Camera geometry data
━━━━━━━━━━━━━━━━━━━━━━━━━━━━━━
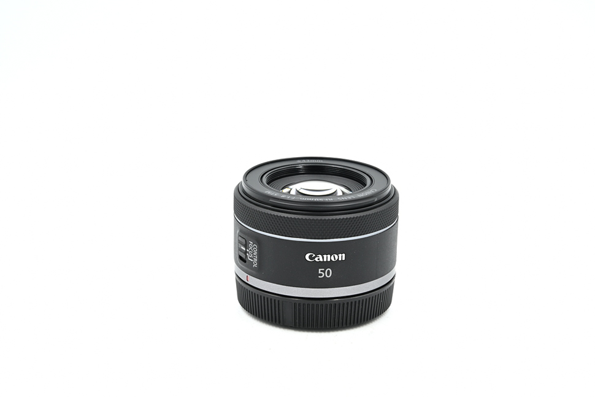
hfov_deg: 27.0
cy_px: 198
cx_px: 298
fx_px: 1240
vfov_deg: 18.2
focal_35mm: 75
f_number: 14
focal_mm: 75
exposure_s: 1/13
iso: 100
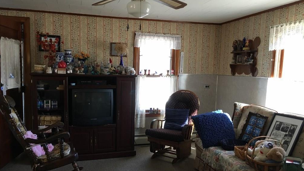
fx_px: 258
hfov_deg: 61.0
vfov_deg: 36.6
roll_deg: -1.9
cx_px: 150
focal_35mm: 32
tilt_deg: -6.8
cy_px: 100
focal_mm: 4.15
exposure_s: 1/15
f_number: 2.2
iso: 50
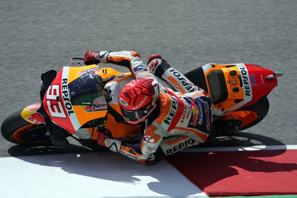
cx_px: 148
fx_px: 2252
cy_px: 99
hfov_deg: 7.5
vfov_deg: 5.0
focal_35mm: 273
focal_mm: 273
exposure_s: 1/1250
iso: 125
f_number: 5.6
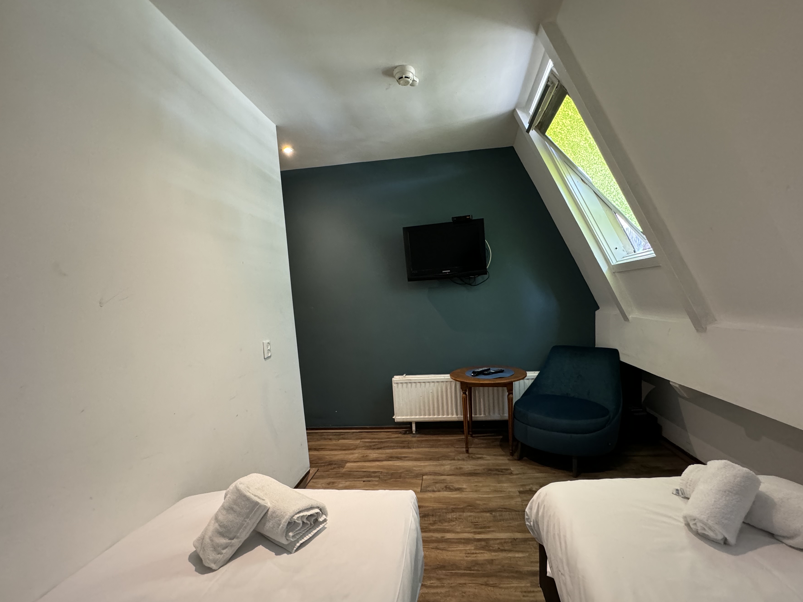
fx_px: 371
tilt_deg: -6.0
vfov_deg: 77.8
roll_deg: +2.6
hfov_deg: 94.4
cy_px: 339
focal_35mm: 16
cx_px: 421
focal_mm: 2.22
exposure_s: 1/50
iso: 400
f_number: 2.2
━━━━━━━━━━━━━━━━━━━━━━━━━━━━━━
- _What is being asked_:
Your copy should match the records above exactly, except that it contains no pictures.

- _Solution for this problem_:
hfov_deg: 27.0
cy_px: 198
cx_px: 298
fx_px: 1240
vfov_deg: 18.2
focal_35mm: 75
f_number: 14
focal_mm: 75
exposure_s: 1/13
iso: 100
fx_px: 258
hfov_deg: 61.0
vfov_deg: 36.6
roll_deg: -1.9
cx_px: 150
focal_35mm: 32
tilt_deg: -6.8
cy_px: 100
focal_mm: 4.15
exposure_s: 1/15
f_number: 2.2
iso: 50
cx_px: 148
fx_px: 2252
cy_px: 99
hfov_deg: 7.5
vfov_deg: 5.0
focal_35mm: 273
focal_mm: 273
exposure_s: 1/1250
iso: 125
f_number: 5.6
fx_px: 371
tilt_deg: -6.0
vfov_deg: 77.8
roll_deg: +2.6
hfov_deg: 94.4
cy_px: 339
focal_35mm: 16
cx_px: 421
focal_mm: 2.22
exposure_s: 1/50
iso: 400
f_number: 2.2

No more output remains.